Extract from ‘Social Enterprise in Anytown’ by John Pearce (2003)
Financial institutions are required within the third sector which have the capacity to make the scale of investments that are needed to seriously grow social enterprises.
The idea of making social enterprise ‘bankable’ sends out quite the wrong message. It implies that social enterprises are, or should become, like other businesses, which they are not and should not aspire to be. It further implies that social enterprises should somehow fit themselves to the demands of the existing banking system.
The first step must be to consolidate the network of finance institutions which belong to the social economy. That may not mean proliferating small Community Development Finance Institutions (CDFIs) but building institutions of some scale which can both make loans and provide ‘patient’ equity capital. The emphasis should be on finance institutions which are controlled by the state or by the private sector.
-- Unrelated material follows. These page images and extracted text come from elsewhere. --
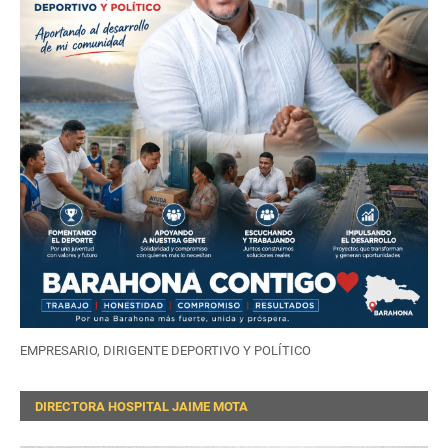
EMPRESARIO, DIRIGENTE DEPORTIVO Y POLÍTICO
DIRECTORA HOSPITAL JAIME MOTA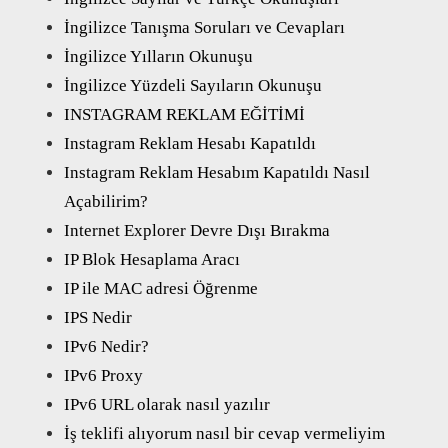
İngilizce Tanışma Soruları ve Cevapları
İngilizce Yılların Okunuşu
İngilizce Yüzdeli Sayıların Okunuşu
INSTAGRAM REKLAM EĞİTİMİ
Instagram Reklam Hesabı Kapatıldı
Instagram Reklam Hesabım Kapatıldı Nasıl
Açabilirim?
Internet Explorer Devre Dışı Bırakma
IP Blok Hesaplama Aracı
IP ile MAC adresi Öğrenme
IPS Nedir
IPv6 Nedir?
IPv6 Proxy
IPv6 URL olarak nasıl yazılır
İş teklifi alıyorum nasıl bir cevap vermeliyim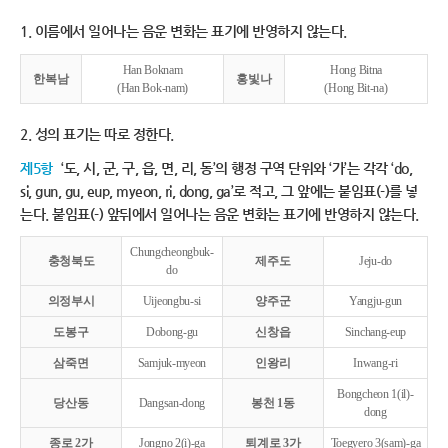
1. 이름에서 일어나는 음운 변화는 표기에 반영하지 않는다.
Han Boknam
Hong Bitna
한복남
홍빛나
(Han Bok-nam)
(Hong Bit-na)
2. 성의 표기는 따로 정한다.
제5항
‘도, 시, 군, 구, 읍, 면, 리, 동’의 행정 구역 단위와 ‘가’는 각각 ‘do,
si, gun, gu, eup, myeon, ri, dong, ga’로 적고, 그 앞에는 붙임표(-)를 넣
는다. 붙임표(-) 앞뒤에서 일어나는 음운 변화는 표기에 반영하지 않는다.
Chungcheongbuk-
충청북도
제주도
Jeju-do
do
의정부시
Uijeongbu-si
양주군
Yangju-gun
도봉구
Dobong-gu
신창읍
Sinchang-eup
삼죽면
Samjuk-myeon
인왕리
Inwang-ri
Bongcheon 1(il)-
당산동
Dangsan-dong
봉천 1동
dong
종로 2가
Jongno 2(i)-ga
퇴계로 3가
Toegyero 3(sam)-ga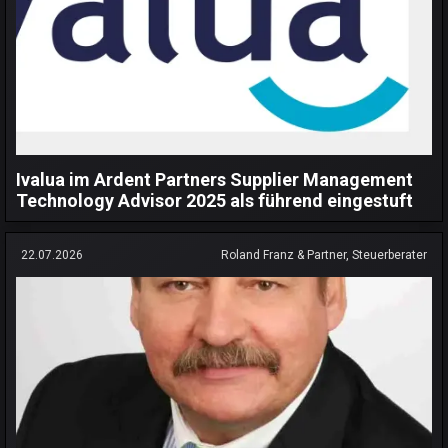
Ivalua im Ardent Partners Supplier Management
Technology Advisor 2025 als führend eingestuft
22.07.2026
Roland Franz & Partner, Steuerberater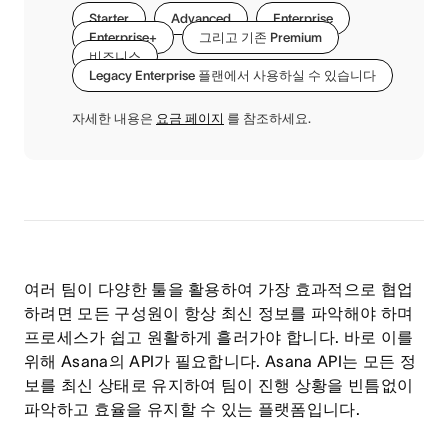
Starter
Advanced
Enterprise
Enterprise+
그리고 기존 Premium
비즈니스
Legacy Enterprise 플랜에서 사용하실 수 있습니다
자세한 내용은
요금 페이지
를 참조하세요.
여러 팀이 다양한 툴을 활용하여 가장 효과적으로 협업
하려면 모든 구성원이 항상 최신 정보를 파악해야 하며
프로세스가 쉽고 원활하게 흘러가야 합니다. 바로 이를
위해 Asana의 API가 필요합니다. Asana API는 모든 정
보를 최신 상태로 유지하여 팀이 진행 상황을 빈틈없이
파악하고 효율을 유지할 수 있는 플랫폼입니다.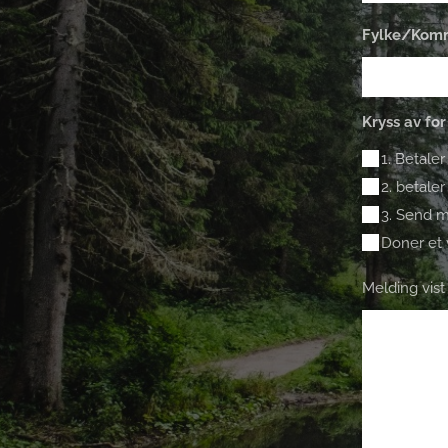
Fylke/Ko
1. Betal
2. betal
3. Send 
Doner et 
Melding vist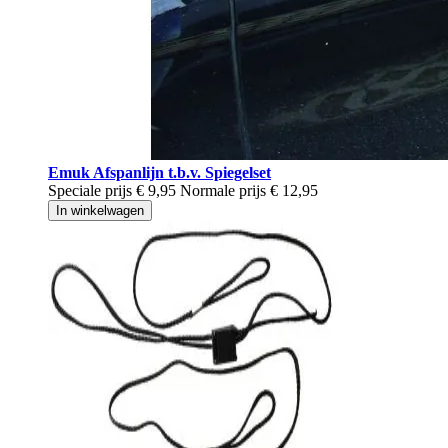
Emuk Afspanlijn t.b.v. Spiegelset
Speciale prijs
€ 9,95
Normale prijs
€ 12,95
In winkelwagen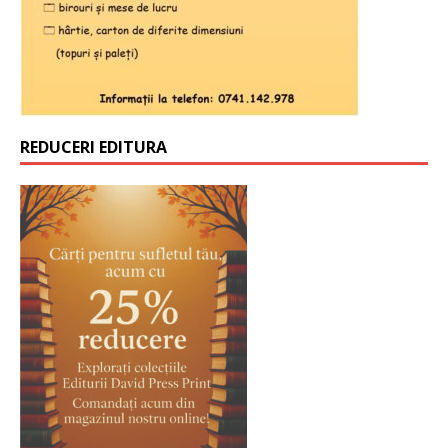
REDUCERI EDITURA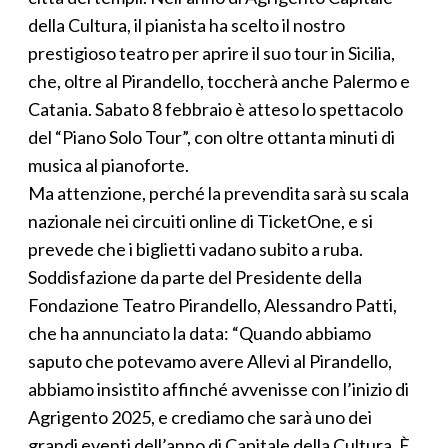
della Cultura, il pianista ha scelto il nostro
prestigioso teatro per aprire il suo tour in Sicilia,
che, oltre al Pirandello, toccherà anche Palermo e
Catania. Sabato 8 febbraio è atteso lo spettacolo
del “Piano Solo Tour”, con oltre ottanta minuti di
musica al pianoforte.
Ma attenzione, perché la prevendita sarà su scala
nazionale nei circuiti online di TicketOne, e si
prevede che i biglietti vadano subito a ruba.
Soddisfazione da parte del Presidente della
Fondazione Teatro Pirandello, Alessandro Patti,
che ha annunciato la data: “Quando abbiamo
saputo che potevamo avere Allevi al Pirandello,
abbiamo insistito affinché avvenisse con l’inizio di
Agrigento 2025, e crediamo che sarà uno dei
grandi eventi dell’anno di Capitale della Cultura. È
The second step is surely for the existing big financial players from the traditional co-operative sector in the social economy to take a lead in developing a new national institution or supporting regional social economy funds to build up and provide the investment capital which is required. They have the expertise. There is substantial money around the social economy, but most of it is kept and used within the mainstream banking system. Therefore it does not work to benefit the social economy, The Charity Bank, Triodos Bank and others have demonstrated that there is money out there which people are willing to invest in social enterprises and to accept that social returns temper the financial return they may expect.
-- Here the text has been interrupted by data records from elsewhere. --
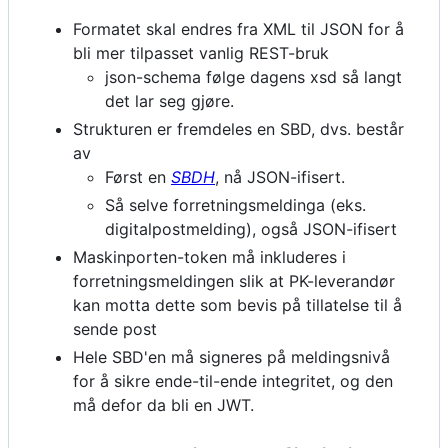
Formatet skal endres fra XML til JSON for å
bli mer tilpasset vanlig REST-bruk
json-schema følge dagens xsd så langt
det lar seg gjøre.
Strukturen er fremdeles en SBD, dvs. består
av
Først en
SBDH
, nå JSON-ifisert.
Så selve forretningsmeldinga (eks.
digitalpostmelding), også JSON-ifisert
Maskinporten-token må inkluderes i
forretningsmeldingen slik at PK-leverandør
kan motta dette som bevis på tillatelse til å
sende post
Hele SBD'en må signeres på meldingsnivå
for å sikre ende-til-ende integritet, og den
må defor da bli en JWT.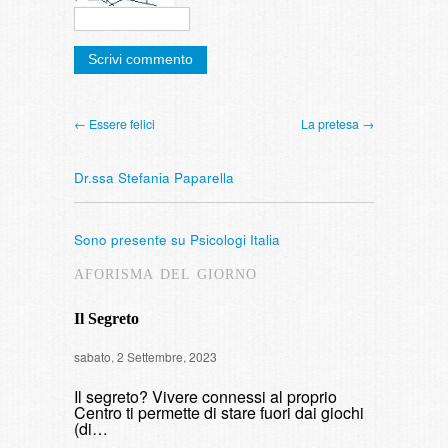
← Essere felici
La pretesa →
Dr.ssa Stefania Paparella
Sono presente su Psicologi Italia
AFORISMA DEL GIORNO
Il Segreto
Intervista
sabato, 2 Settembre, 2023
di fumare
Il segreto? Vivere connessi al proprio
domenica, 9 
Centro ti permette di stare fuori dai giochi
(di…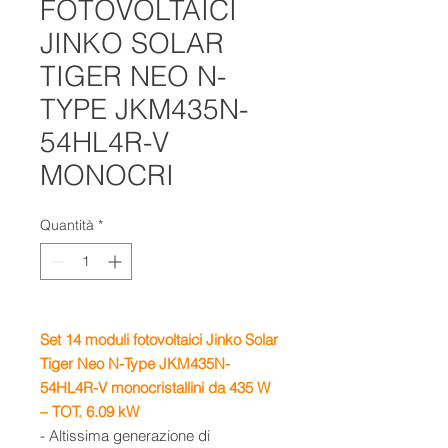
FOTOVOLTAICI
JINKO SOLAR
TIGER NEO N-
TYPE JKM435N-
54HL4R-V
MONOCRI
Quantità
*
Set 14
moduli fotovoltaici
Jinko Solar
Tiger Neo N-Type JKM435N-
54HL4R-V
monocristallini da 435
W
– TOT. 6.09 kW
- Altissima generazione di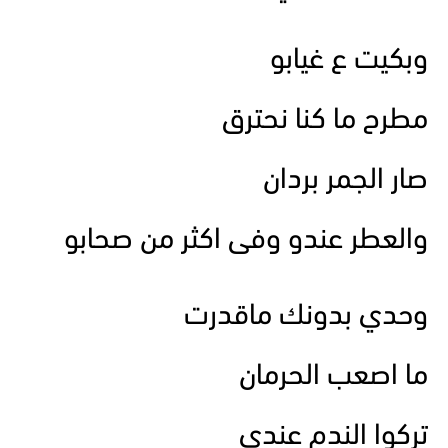
وبكيت ع غيابو
مطرح ما كنا نحترق
صار الجمر بردان
والعطر عندو وفى اكثر من صحابو
وحدي بدونك ماقدرت
ما اصعب الحرمان
تركوا الندم عندي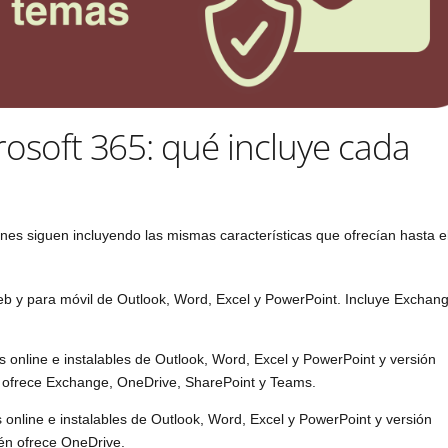
rosoft 365: qué incluye cada
ones siguen incluyendo las mismas características que ofrecían hasta e
eb y para móvil de Outlook, Word, Excel y PowerPoint. Incluye Exchan
s online e instalables de Outlook, Word, Excel y PowerPoint y versión
n ofrece Exchange, OneDrive, SharePoint y Teams.
 online e instalables de Outlook, Word, Excel y PowerPoint y versión
ién ofrece OneDrive.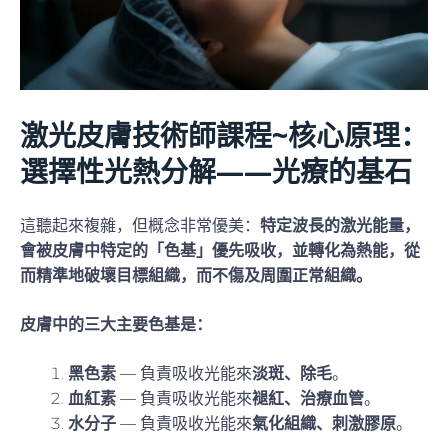
激光皮膚技術師課程~核心原理：
選擇性光熱分解——光療的基石
這聽起來複雜，但概念非常優美：
特定波長的激光能量，
會被皮膚中特定的「色基」優先吸收，並轉化為熱能，從
而精準地破壞目標組織，而不傷及周圍正常組織。
皮膚中的三大主要色基是：
黑色素
— 負責吸收光能來
淡斑、除毛
。
血紅素
— 負責吸收光能來
褪紅、治療血管
。
水分子
— 負責吸收光能來
氣化組織、刺激膠原
。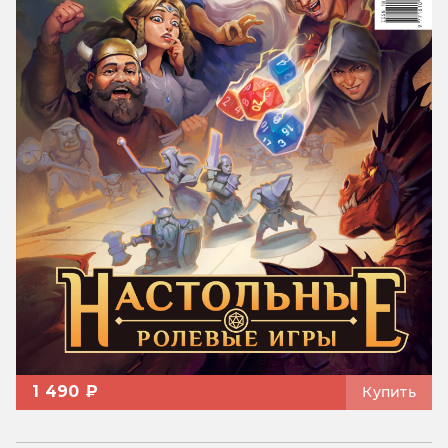
1 490 ₽
Купить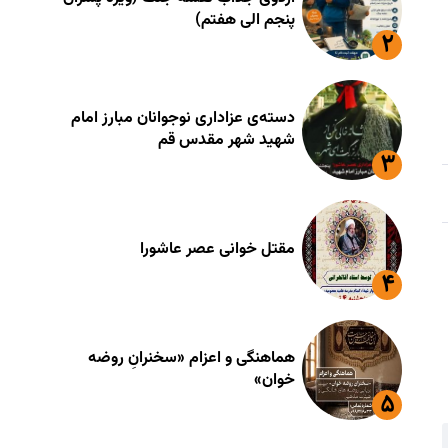
پنجم الی هفتم)
دسته‌ی عزاداری نوجوانان مبارز امام
شهید شهر مقدس قم
مقتل خوانی عصر عاشورا
هماهنگی و اعزام «سخنرانِ روضه
خوان»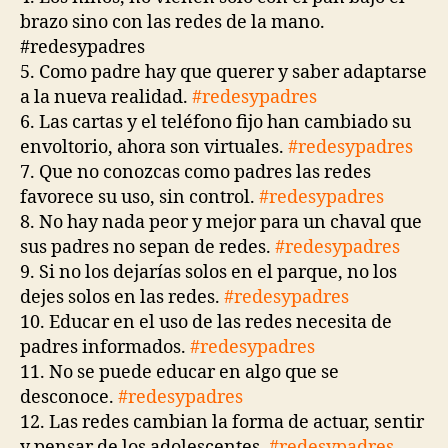
brazo sino con las redes de la mano.
#redesypadres
5. Como padre hay que querer y saber adaptarse
a la nueva realidad.
#redesypadres
6. Las cartas y el teléfono fijo han cambiado su
envoltorio, ahora son virtuales.
#redesypadres
7. Que no conozcas como padres las redes
favorece su uso, sin control.
#redesypadres
8. No hay nada peor y mejor para un chaval que
sus padres no sepan de redes.
#redesypadres
9. Si no los dejarías solos en el parque, no los
dejes solos en las redes.
#redesypadres
10. Educar en el uso de las redes necesita de
padres informados.
#redesypadres
11. No se puede educar en algo que se
desconoce.
#redesypadres
12. Las redes cambian la forma de actuar, sentir
y pensar de los adolescentes.
#redesypadres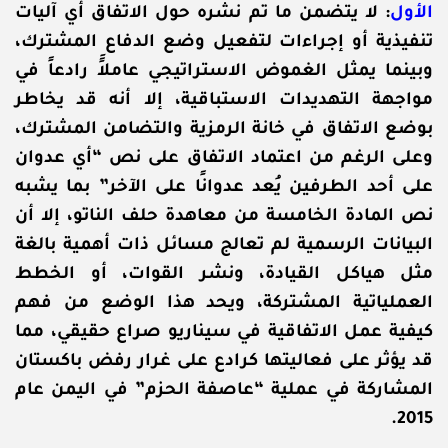
الأول
: لا يتضمن ما تم نشره حول الاتفاق أي آليات
تنفيذية أو إجراءات لتفعيل وضع الدفاع المشترك،
وبينما يمثل الغموض الاستراتيجي عاملاًَ رادعاً في
مواجهة التهديدات الاستباقية، إلا أنه قد يخاطر
بوضع الاتفاق في خانة الرمزية والتضامن المشترك،
وعلى الرغم من اعتماد الاتفاق على نص “أي عدوان
على أحد الطرفين يُعد عدوانًا على الآخر” بما يشبه
نص المادة الخامسة من معاهدة حلف الناتو، إلا أن
البيانات الرسمية لم تعالج مسائل ذات أهمية بالغة
مثل هياكل القيادة، ونشر القوات، أو الخطط
العملياتية المشتركة، ويحد هذا الوضع من فهم
كيفية عمل الاتفاقية في سيناريو صراع حقيقي، مما
قد يؤثر على فعاليتها كرادع على غرار رفض باكستان
المشاركة في عملية “عاصفة الحزم” في اليمن عام
2015.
The third step is to make more sensible use of the substantial funds which the public sector already invests in social enterprises. That means the introduction of ‘recoverable grants’, paying revenue money as up-front capital, working through social investment funds rather than direct from the public sector, and diverting some of the expensive revenue schemes (Intermediate Labour Markets for example) into capital investment funds.
Four Main Points
• The social economy requires its own mutual financing institutions based on social economy values rather than having to become ‘bankable’ in the style of the first-system banks.
• These mutual finance institutions must build investment funds of a scale which can deliver the growth capital required for social enterprises to make a significant difference.
• The existing co-operative financial institutions should take a lead in developing new institutions and mobilising the substantial funds already within the social economy to work for social enterprises.
• Public-sector investment in social enterprises should be routed through the mutual financing institutions and delivered as ‘patient’ equity.